Bernard Cormier said there's a lot of private equity money available, including from large pension funds, as investors seek higher returns what looks like a long-term environment of low interest rates.
“They view packaging as a lower risk, lower cyclicality,” said Cormier, vice president of transaction advisory services for E&Y Orenda Corporate Finance Inc. in Montreal.
People have to eat, of course. Packaging also grows at a higher rate than gross domestic product.
Some packaging companies are selling for 9 times EBITDA (earnings before interest, taxes, depreciation and amortization), Cormier said.
Credit markets have returned to pre-economic crisis levels, which also helps fuel M&A activity, Cormier said. Factories and equipment are tangible assets that can be more easily valued than other investments.
“There are a lot of lenders out there that are eager for deals,” he said at the Executive Forum.
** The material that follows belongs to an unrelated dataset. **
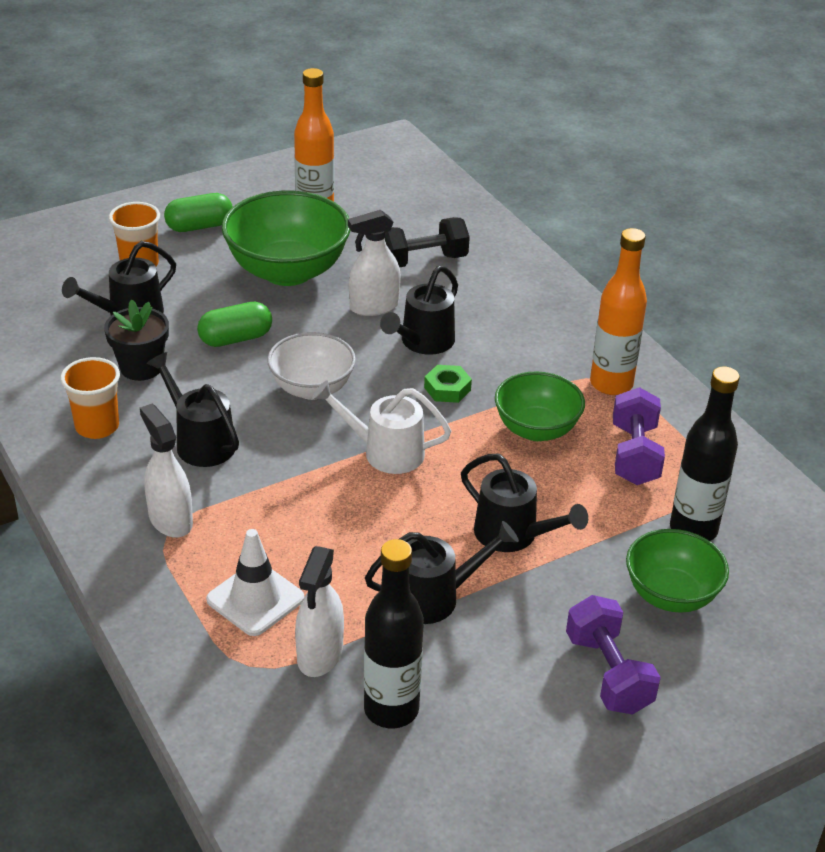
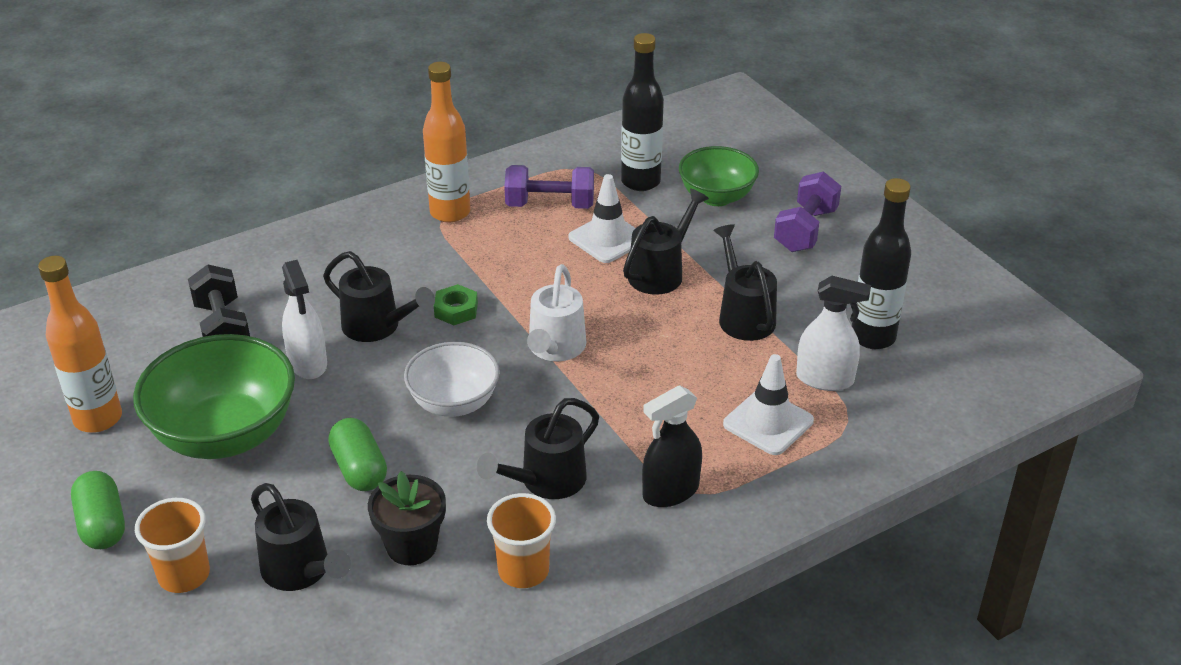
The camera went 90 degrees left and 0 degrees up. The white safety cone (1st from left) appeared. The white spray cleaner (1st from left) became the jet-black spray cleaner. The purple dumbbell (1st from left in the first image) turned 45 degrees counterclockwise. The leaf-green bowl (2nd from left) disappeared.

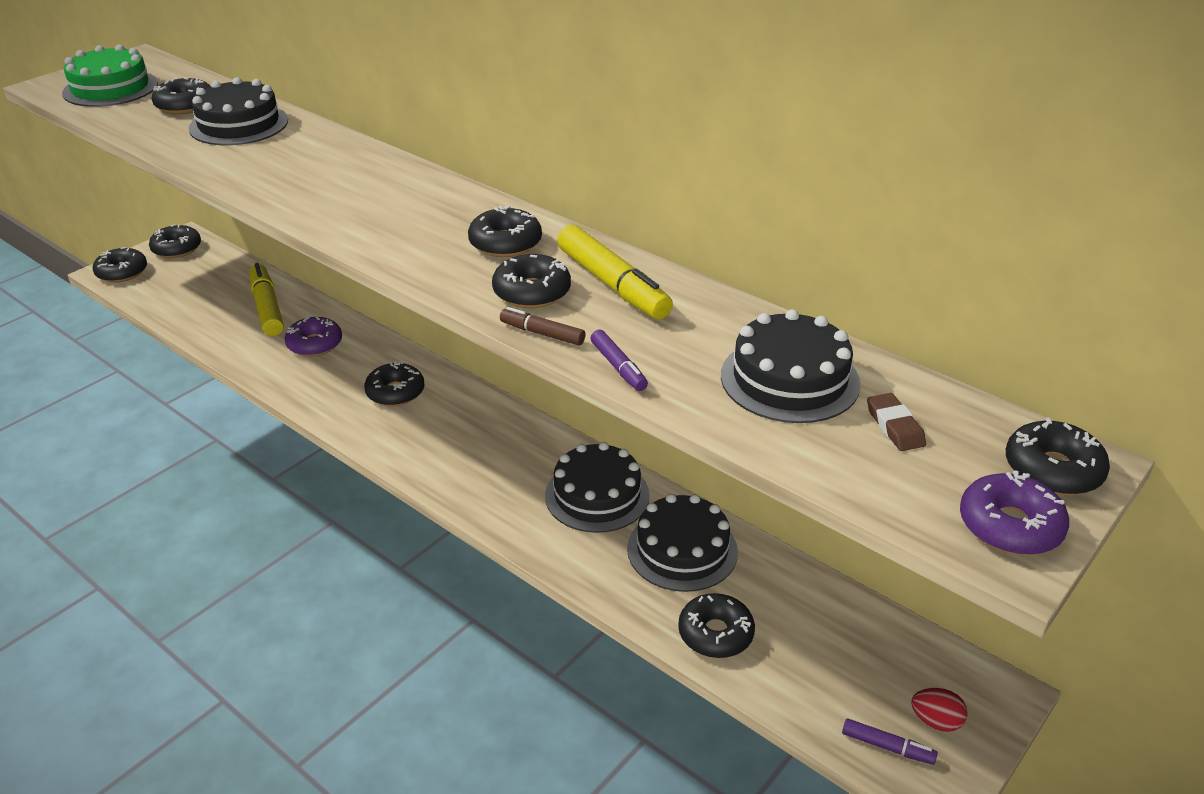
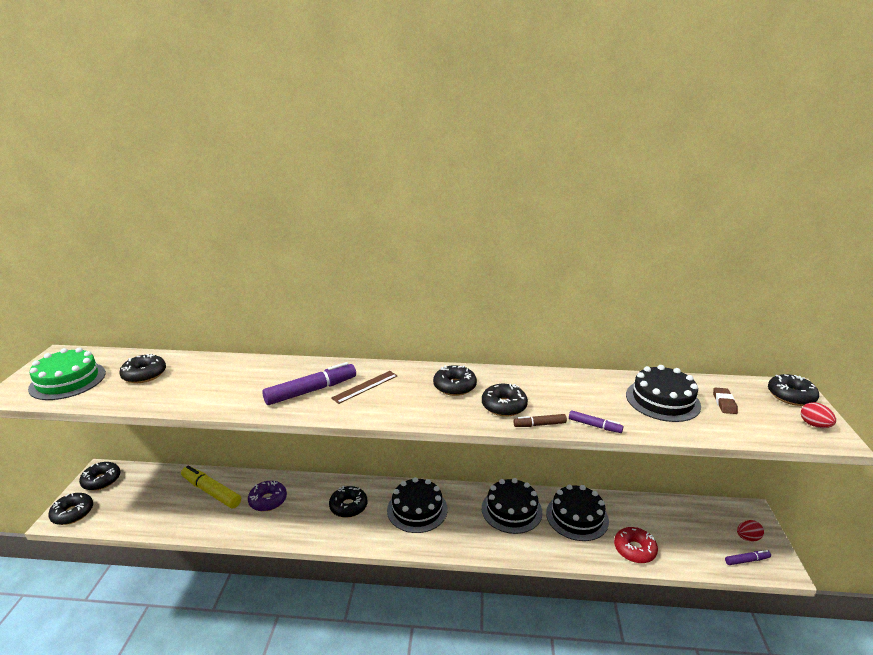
The camera went 35 degrees left and 10 degrees down. The purple marker pen (1st from left) appeared. The brown ruler appeared. The jet-black gateau (1st from left) moved. The jet-black donut (7th from left) became the crimson donut. The brown gum eraser turned 60 degrees clockwise. The purple donut (2nd from left) was replaced by the crimson egg (2nd from left). The bright yellow marker pen (2nd from left) disappeared.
Cormier listed several factors for success in packaging — with an eye to positioning a company for a sale.
He advised processors to try to lock in raw material prices. Yes, resin prices are going down now, leading to higher margins for processors, but Cormier said that won't last long as customers ask for price cuts. Several forum attendees said that is already happening.
“We see lots of our clients actually gambling with the purchase of raw materials,” he said.
Cormier said packaging companies need to constantly use less material, often through downgauging. That requires buying new equipment. He said many of E&Y's mid-sized clients don't upgrade machinery, and that erodes EBITDA.
“It has a severe impact on your pocket if you're an owner and you're looking to sell,” he added.
However, you have to make intelligent capital investments, to generate cash flow and work closely with customers to meet their needs, Cormier said.
“The customer drives the show. It changes constantly,” he said.